• [What is needed]
Gather, from the listing beneath this task, every line holding the string "pixels".

• [Source information]
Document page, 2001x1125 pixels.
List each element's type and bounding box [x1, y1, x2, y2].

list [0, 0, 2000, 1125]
* * *
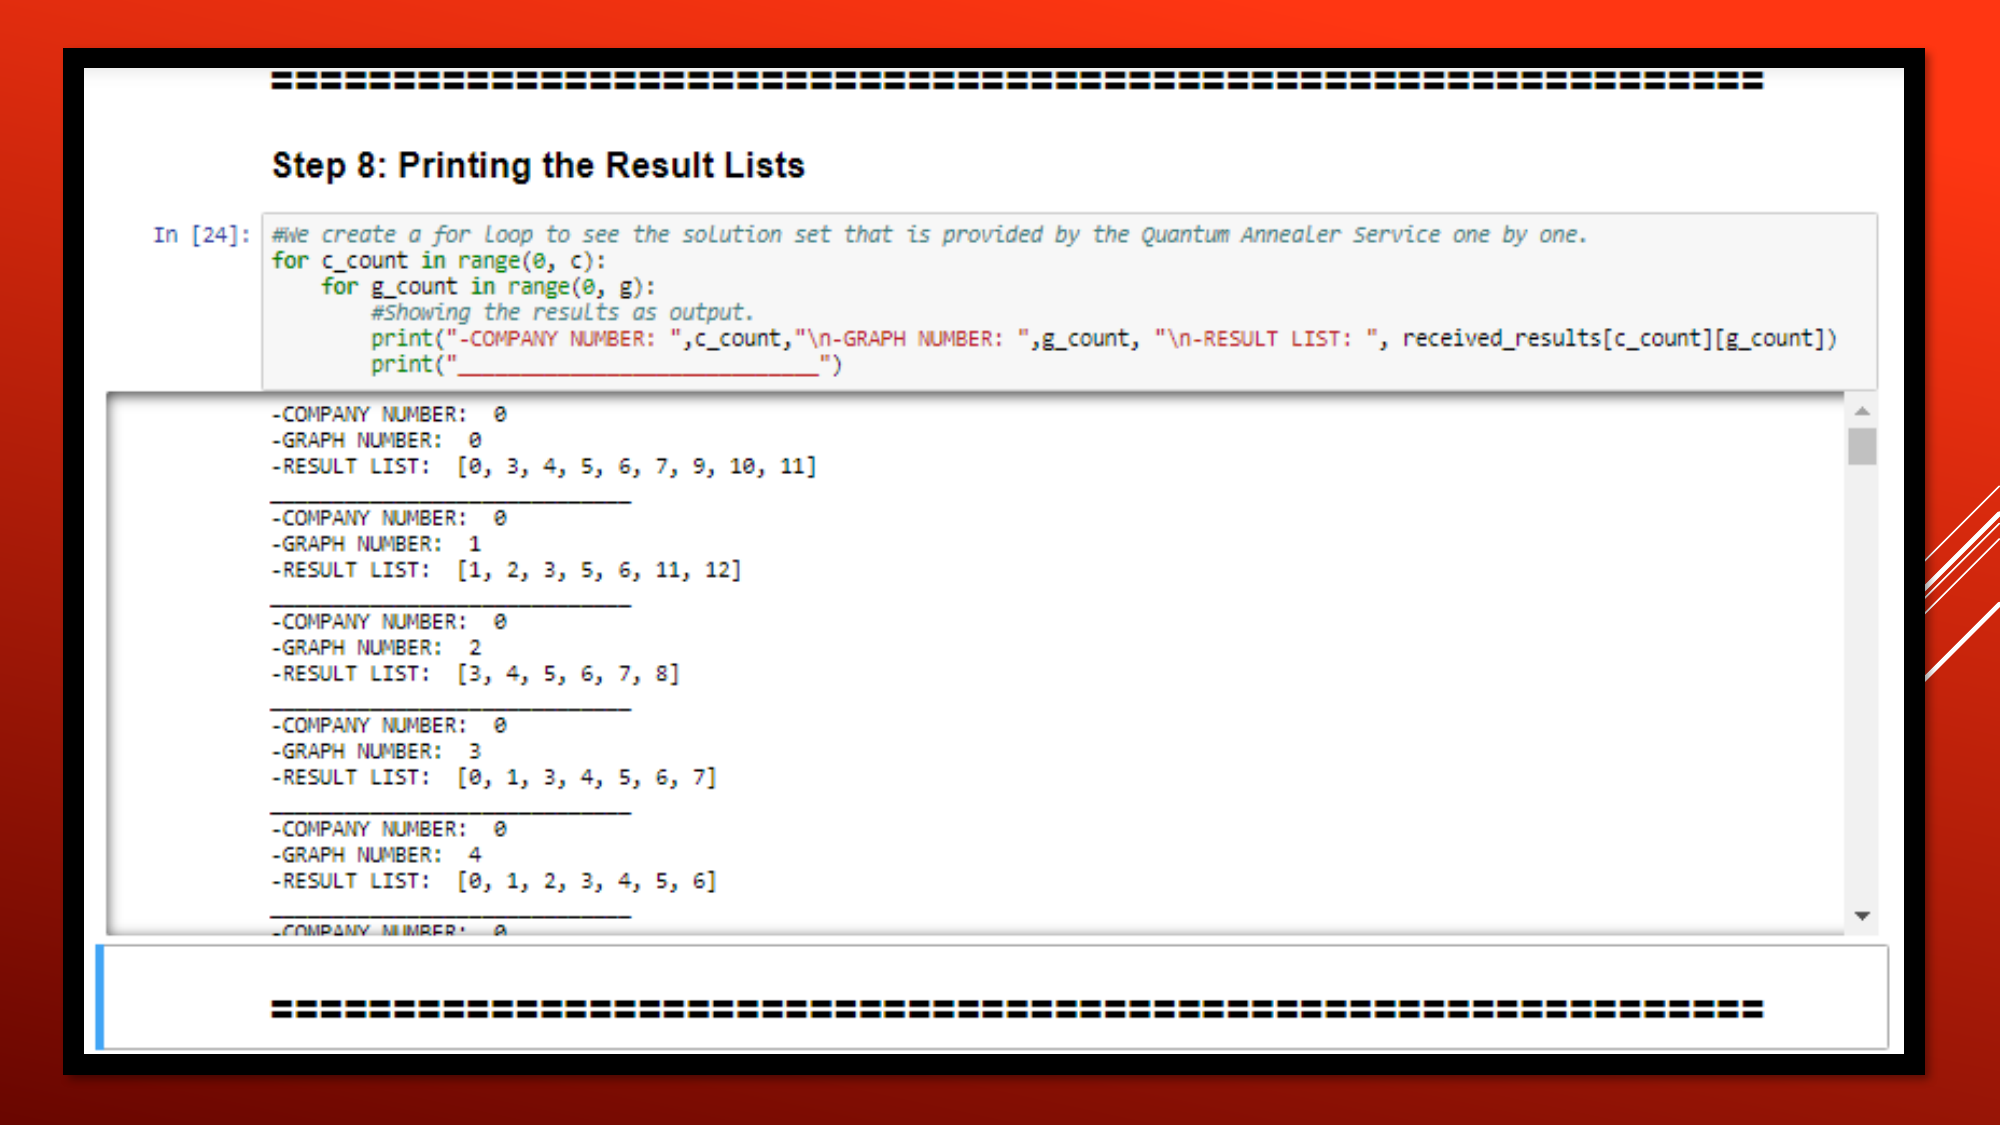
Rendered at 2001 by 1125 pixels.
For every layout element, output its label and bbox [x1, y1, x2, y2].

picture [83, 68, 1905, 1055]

• [Answer box]
Document page, 2001x1125 pixels.
Rendered at 2001 by 1125 pixels.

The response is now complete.